#### Excerpted text

Why Didn’t Couples Therapy Work for Us?

You Were Probably Hacking at the Leaves Rather Than Getting at the Root

Most people walk into couples therapy in good faith.

They enter with sincerity and a genuine willingness to do whatever might be required to repair and strengthen their relationship.

And yet a surprising number leave feeling confused, frustrated, or even worse off than when they started.

I hear these stories often, and it pains me every time.

Not because anyone is necessarily to blame.

Most couples are trying their best.
Most therapists are trying their best.

The problem, more often than not, is that people have not been exposed to the ideas, frameworks, and processes that actually address the deeper dynamics of relationships.

So everyone ends up working very hard.

But crucially important pieces of the puzzle are missed.

#### Information provided
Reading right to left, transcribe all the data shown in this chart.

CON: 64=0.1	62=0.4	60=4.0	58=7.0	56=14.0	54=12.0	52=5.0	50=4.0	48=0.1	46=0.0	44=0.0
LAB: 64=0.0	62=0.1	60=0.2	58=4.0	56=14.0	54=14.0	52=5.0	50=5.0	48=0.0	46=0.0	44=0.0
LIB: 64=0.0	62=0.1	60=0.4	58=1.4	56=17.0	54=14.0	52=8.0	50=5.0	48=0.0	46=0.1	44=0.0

#### Work required
In the couples therapy article, what does the writer say is the problem more often than not?

#### Reply to the exercise
People have not been exposed to the ideas, frameworks, and processes that actually address the deeper dynamics of relationships.